### Text excerpt
WO2023185422A1 - Heat aging-resistant modified polypropylene material, preparation method therefor, and application thereof - Google Patents

Abstract

The present invention provides a heat aging-resistant modified polypropylene material, a preparation method therefor, and an application thereof. The heat aging-resistant modified polypropylene material of the present invention comprises the following components in parts by weight: 36.5-96 parts of polypropylene, 0.5-1.5 parts of a stabilizer, 1-40 parts of talcum powder, 3-20 parts of a toughening agent, 0.3-1 part of an antioxidant, and 0-1 part of a processing aid, wherein the stabilizer is a mixture of chitin and α-cyclodextrin. By adding a specific stabilizer, i.e., a mixture of chitin and α-cyclodextrin, into a system, an amide group of the chitin and a hydroxyl group of the α-cyclodextrin introduce a hydrogen bond to a material, thereby improving the aging resistance while meeting basic mechanical properties; and the change of the linear expansion coefficient of the material before and after aging is small, thereby providing a guarantee for the dimensional stability of a product, and not affecting the smell of a material.

Description

A heat-aging-resistant modified polypropylene material and its preparation method and application Technical field

The invention belongs to the technical field of modified plastics. More specifically, it relates to a heat aging-resistant modified polypropylene material and its preparation method and application.

### What this task involves
In the patent text on heat aging-resistant polypropylene, what is the stabilizer made of?

Stored data:
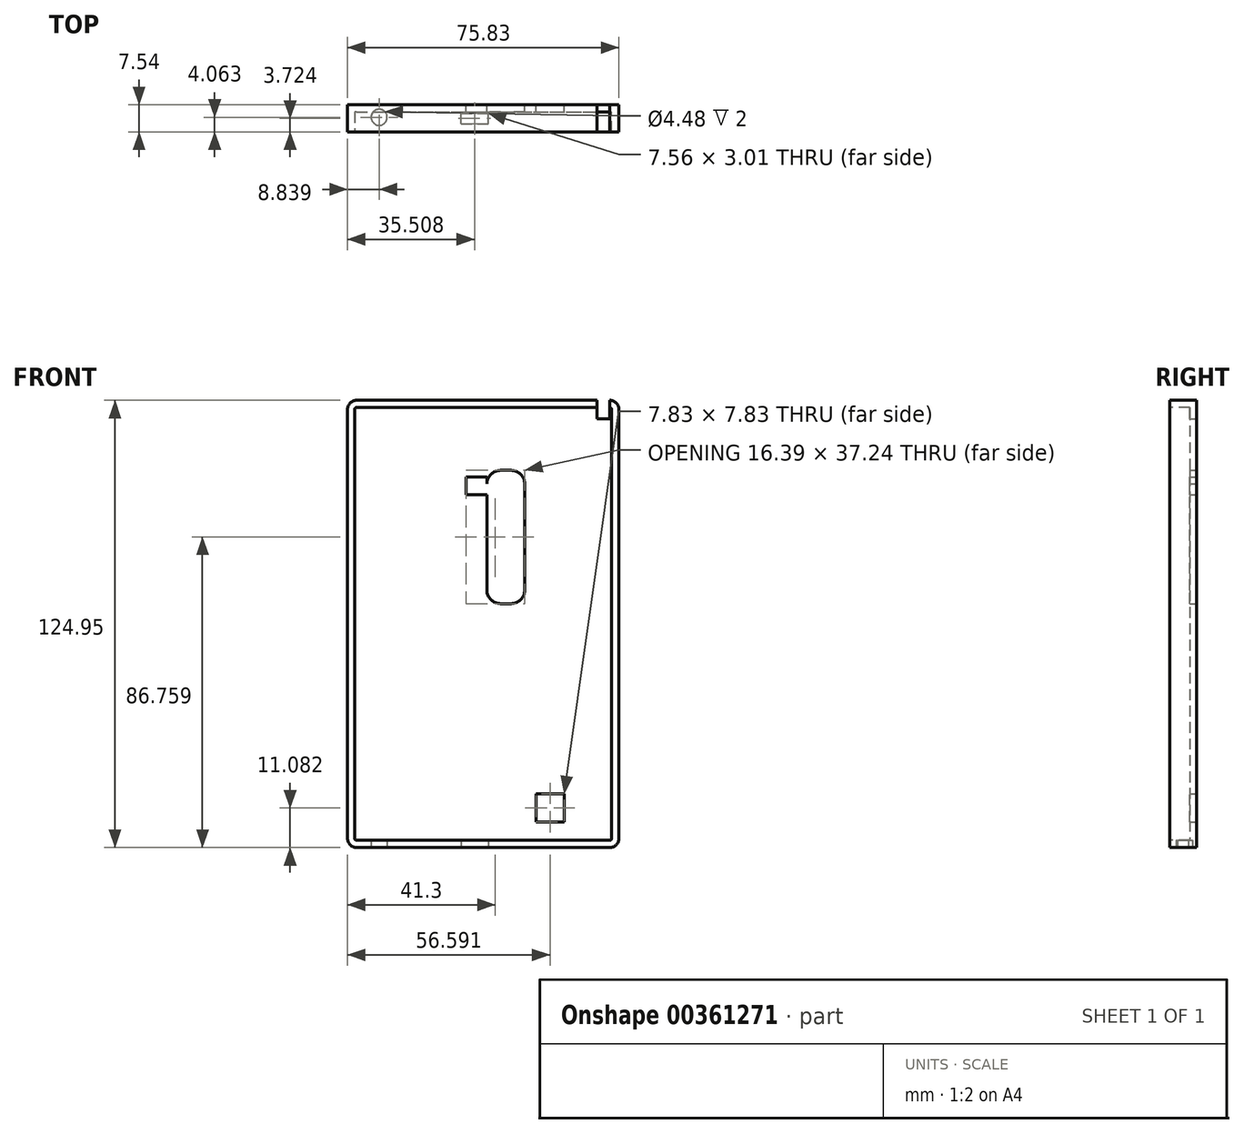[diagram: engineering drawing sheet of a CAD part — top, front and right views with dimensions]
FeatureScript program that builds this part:
annotation { "Feature Type Name" : "Feature", "Feature Type Description" : "" }
export const myFeature = defineFeature(function(context is Context, id is Id, definition is map)
    precondition{}
    {
        {
            var Q0;
            Q0=qCreatedBy(makeId("Front.planeOp"),FACE);
            var sketch = newSketch(context, id + "F0", { "sketchPlane" : qUnion([Q0])});
            skLineSegment(sketch, "E0.bottom", {"start": v(-33.05, 55.46) * mm, "end": v(37.7, 55.46) * mm});
            skLineSegment(sketch, "E0.top", {"start": v(-33.05, -69.49) * mm, "end": v(37.7, -69.49) * mm});
            skLineSegment(sketch, "E0.left", {"start": v(-35.6, 52.92) * mm, "end": v(-35.6, -66.95) * mm});
            skLineSegment(sketch, "E0.right", {"start": v(40.24, 52.92) * mm, "end": v(40.24, -66.95) * mm});
            skPoint(sketch, "E1.visualSharp", {"position": v(-35.6, 55.46) * mm});
            skArc(sketch, "E1.filletArc", {"start": v(-33.05, 55.46) * mm, "mid": v(-34.85, 54.72) * mm, "end": v(-35.6, 52.92) * mm});
            skPoint(sketch, "E2.visualSharp", {"position": v(40.24, 55.46) * mm});
            skArc(sketch, "E2.filletArc", {"start": v(40.24, 52.92) * mm, "mid": v(39.5, 54.72) * mm, "end": v(37.7, 55.46) * mm});
            skPoint(sketch, "E3.visualSharp", {"position": v(40.24, -69.49) * mm});
            skArc(sketch, "E3.filletArc", {"start": v(37.7, -69.49) * mm, "mid": v(39.5, -68.74) * mm, "end": v(40.24, -66.95) * mm});
            skPoint(sketch, "E4.visualSharp", {"position": v(-35.6, -69.49) * mm});
            skArc(sketch, "E4.filletArc", {"start": v(-35.6, -66.95) * mm, "mid": v(-34.85, -68.74) * mm, "end": v(-33.05, -69.49) * mm});
            skSolve(sketch);
        }
        {
            var Q0;
            Q0=makeQuery(id+"F0.imprint","IMPRINT",FACE,{"disambiguationData":[TD([[makeQuery(id+"F0.imprint","IMPRINT",EDGE,{"derivedFrom":sQuery(id+"F0.wireOp",EDGE,"E0.bottom")}),-1.0]])]});
            extrude(context, id + "F1", {"entities" : qUnion([Q0]), "oppositeDirection" : true, "depth" : 7.54 * mm});
        }
        {
            var Q0;
            Q0=makeQuery(id+"F1.opExtrude","SWEPT_FACE",FACE,{"disambiguationData":[OSD([sQuery(id+"F0.wireOp",EDGE,"E0.top")])]});
            var sketch = newSketch(context, id + "F2", { "sketchPlane" : qUnion([Q0])});
            skLineSegment(sketch, "E5.bottom", {"start": v(-3.86, -2.22) * mm, "end": v(3.7, -2.22) * mm});
            skLineSegment(sketch, "E5.top", {"start": v(-3.86, -5.23) * mm, "end": v(3.7, -5.23) * mm});
            skLineSegment(sketch, "E5.left", {"start": v(-3.86, -2.22) * mm, "end": v(-3.86, -5.23) * mm});
            skLineSegment(sketch, "E5.right", {"start": v(3.7, -2.22) * mm, "end": v(3.7, -5.23) * mm});
            skCircle(sketch, "E6", {"center": v(-26.75, -4.06) * mm, "radius": 2.24 * mm});
            skSolve(sketch);
        }
        {
            var Q0;
            Q0=makeQuery(id+"F1.opExtrude","CAP_FACE",FACE,{"disambiguationData":[OSD([sQuery(id+"F0.wireOp",EDGE,"E0.bottom"),sQuery(id+"F0.wireOp",EDGE,"E0.top"),sQuery(id+"F0.wireOp",EDGE,"E0.left"),sQuery(id+"F0.wireOp",EDGE,"E0.right"),sQuery(id+"F0.wireOp",EDGE,"E1.filletArc"),sQuery(id+"F0.wireOp",EDGE,"E2.filletArc"),sQuery(id+"F0.wireOp",EDGE,"E3.filletArc"),sQuery(id+"F0.wireOp",EDGE,"E4.filletArc")])],"isStart":false});
            var sketch = newSketch(context, id + "F3", { "sketchPlane" : qUnion([Q0])});
            skLineSegment(sketch, "E7.bottom", {"start": v(-10.1, 35.89) * mm, "end": v(-7.16, 35.89) * mm});
            skLineSegment(sketch, "E7.top", {"start": v(-10.1, -1.35) * mm, "end": v(-7.16, -1.35) * mm});
            skLineSegment(sketch, "E7.left", {"start": v(-13.9, 32.08) * mm, "end": v(-13.9, 2.46) * mm});
            skLineSegment(sketch, "E7.right", {"start": v(-3.35, 32.08) * mm, "end": v(-3.35, 2.46) * mm});
            skLineSegment(sketch, "E8.bottom", {"start": v(-13.9, 22.25) * mm, "end": v(-3.35, 22.25) * mm});
            skLineSegment(sketch, "E8.left", {"start": v(-13.9, 22.25) * mm, "end": v(-13.9, 2.46) * mm});
            skLineSegment(sketch, "E8.right", {"start": v(-3.35, 22.25) * mm, "end": v(-3.35, 2.46) * mm});
            skLineSegment(sketch, "E9.bottom", {"start": v(-12.5, 14.13) * mm, "end": v(-4.76, 14.13) * mm});
            skLineSegment(sketch, "E9.top", {"start": v(-12.5, 6.77) * mm, "end": v(-4.76, 6.77) * mm});
            skLineSegment(sketch, "E9.left", {"start": v(-12.5, 14.13) * mm, "end": v(-12.5, 6.77) * mm});
            skLineSegment(sketch, "E9.right", {"start": v(-4.76, 14.13) * mm, "end": v(-4.76, 6.77) * mm});
            skLineSegment(sketch, "E10.bottom", {"start": v(-3.35, 34.03) * mm, "end": v(2.49, 34.03) * mm});
            skLineSegment(sketch, "E10.top", {"start": v(-3.35, 29.07) * mm, "end": v(2.49, 29.07) * mm});
            skLineSegment(sketch, "E10.left", {"start": v(-3.35, 34.03) * mm, "end": v(-3.35, 29.07) * mm});
            skLineSegment(sketch, "E10.right", {"start": v(2.49, 34.03) * mm, "end": v(2.49, 29.07) * mm});
            skLineSegment(sketch, "E11.bottom", {"start": v(-37.7, 55.46) * mm, "end": v(-34.08, 55.46) * mm});
            skLineSegment(sketch, "E11.top", {"start": v(-37.7, 50.33) * mm, "end": v(-34.08, 50.33) * mm});
            skLineSegment(sketch, "E11.left", {"start": v(-37.7, 55.46) * mm, "end": v(-37.7, 50.33) * mm});
            skLineSegment(sketch, "E11.right", {"start": v(-34.08, 55.46) * mm, "end": v(-34.08, 50.33) * mm});
            skLineSegment(sketch, "E12.bottom", {"start": v(-24.92, -54.5) * mm, "end": v(-17.09, -54.5) * mm});
            skLineSegment(sketch, "E12.top", {"start": v(-24.92, -62.32) * mm, "end": v(-17.09, -62.32) * mm});
            skLineSegment(sketch, "E12.left", {"start": v(-24.92, -54.5) * mm, "end": v(-24.92, -62.32) * mm});
            skLineSegment(sketch, "E12.right", {"start": v(-17.09, -54.5) * mm, "end": v(-17.09, -62.32) * mm});
            skPoint(sketch, "E13.visualSharp", {"position": v(-13.9, 35.89) * mm});
            skArc(sketch, "E13.filletArc", {"start": v(-10.1, 35.89) * mm, "mid": v(-12.8, 34.77) * mm, "end": v(-13.9, 32.08) * mm});
            skPoint(sketch, "E14.visualSharp", {"position": v(-3.35, 35.89) * mm});
            skArc(sketch, "E14.filletArc", {"start": v(-3.35, 32.08) * mm, "mid": v(-4.47, 34.77) * mm, "end": v(-7.16, 35.89) * mm});
            skPoint(sketch, "E15.visualSharp", {"position": v(-13.9, -1.35) * mm});
            skArc(sketch, "E15.filletArc", {"start": v(-13.9, 2.46) * mm, "mid": v(-12.8, -0.24) * mm, "end": v(-10.1, -1.35) * mm});
            skPoint(sketch, "E16.visualSharp", {"position": v(-3.35, -1.35) * mm});
            skArc(sketch, "E16.filletArc", {"start": v(-7.16, -1.35) * mm, "mid": v(-4.47, -0.24) * mm, "end": v(-3.35, 2.46) * mm});
            skSolve(sketch);
        }
        {
            var Q0;
            Q0=makeQuery(id+"F1.opExtrude","CAP_FACE",FACE,{"disambiguationData":[OSD([sQuery(id+"F0.wireOp",EDGE,"E0.bottom"),sQuery(id+"F0.wireOp",EDGE,"E0.top"),sQuery(id+"F0.wireOp",EDGE,"E0.left"),sQuery(id+"F0.wireOp",EDGE,"E0.right"),sQuery(id+"F0.wireOp",EDGE,"E1.filletArc"),sQuery(id+"F0.wireOp",EDGE,"E2.filletArc"),sQuery(id+"F0.wireOp",EDGE,"E3.filletArc"),sQuery(id+"F0.wireOp",EDGE,"E4.filletArc")])],"isStart":true});
            shell(context, id + "F4", {"entities" : qUnion([Q0]), "thickness" : 2 * mm});
        }
        {
            var Q0;
            Q0 = qSketchRegion(id + "F3", true);
            extrude(context, id + "F5", {"entities" : qUnion([Q0]), "operationType" : NewBodyOperationType.REMOVE, "oppositeDirection" : true, "depth" : 50.8 * mm});
        }
        {
            var Q0;
            Q0=makeQuery(id+"F5.boolean.opBoolean","SPLIT",FACE,{"disambiguationData":[TD([makeQuery(id+"F5.opExtrude","SWEPT_FACE",FACE,{"disambiguationData":[OSD([sQuery(id+"F3.wireOp",EDGE,"E9.bottom")])]})])],"derivedFrom":makeQuery(id+"F1.opExtrude","CAP_FACE",FACE,{"disambiguationData":[OSD([sQuery(id+"F0.wireOp",EDGE,"E0.bottom"),sQuery(id+"F0.wireOp",EDGE,"E0.top"),sQuery(id+"F0.wireOp",EDGE,"E0.left"),sQuery(id+"F0.wireOp",EDGE,"E0.right"),sQuery(id+"F0.wireOp",EDGE,"E1.filletArc"),sQuery(id+"F0.wireOp",EDGE,"E2.filletArc"),sQuery(id+"F0.wireOp",EDGE,"E3.filletArc"),sQuery(id+"F0.wireOp",EDGE,"E4.filletArc")])],"isStart":false})});
            extrude(context, id + "F6", {"entities" : qUnion([Q0]), "operationType" : NewBodyOperationType.ADD, "depth" : 25.4 * mm});
        }
        {
            var Q0;
            Q0=makeQuery(id+"F6.opExtrude","CAP_FACE",FACE,{"disambiguationData":[OSD([sQuery(id+"F0.wireOp",EDGE,"E0.bottom"),sQuery(id+"F0.wireOp",EDGE,"E0.top"),sQuery(id+"F0.wireOp",EDGE,"E0.left"),sQuery(id+"F0.wireOp",EDGE,"E0.right"),sQuery(id+"F0.wireOp",EDGE,"E1.filletArc"),sQuery(id+"F0.wireOp",EDGE,"E2.filletArc"),sQuery(id+"F0.wireOp",EDGE,"E3.filletArc"),sQuery(id+"F0.wireOp",EDGE,"E4.filletArc")])],"isStart":false});
            extrude(context, id + "F7", {"entities" : qUnion([Q0]), "operationType" : NewBodyOperationType.REMOVE, "oppositeDirection" : true, "depth" : 50.8 * mm});
        }
        {
            var Q0;
            Q0=makeQuery(id+"F2.imprint","IMPRINT",FACE,{"disambiguationData":[TD([[makeQuery(id+"F2.imprint","IMPRINT",EDGE,{"derivedFrom":sQuery(id+"F2.wireOp",EDGE,"E6")}),1.0]])]});
            var Q1;
            Q1=makeQuery(id+"F2.imprint","IMPRINT",FACE,{"disambiguationData":[TD([[makeQuery(id+"F2.imprint","IMPRINT",EDGE,{"derivedFrom":sQuery(id+"F2.wireOp",EDGE,"E5.bottom")}),-1.0]])]});
            extrude(context, id + "F8", {"entities" : qUnion([Q0, Q1]), "operationType" : NewBodyOperationType.REMOVE, "oppositeDirection" : true, "depth" : 2 * mm});
        }
    });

### Task response
A mixture of chitin and α-cyclodextrin.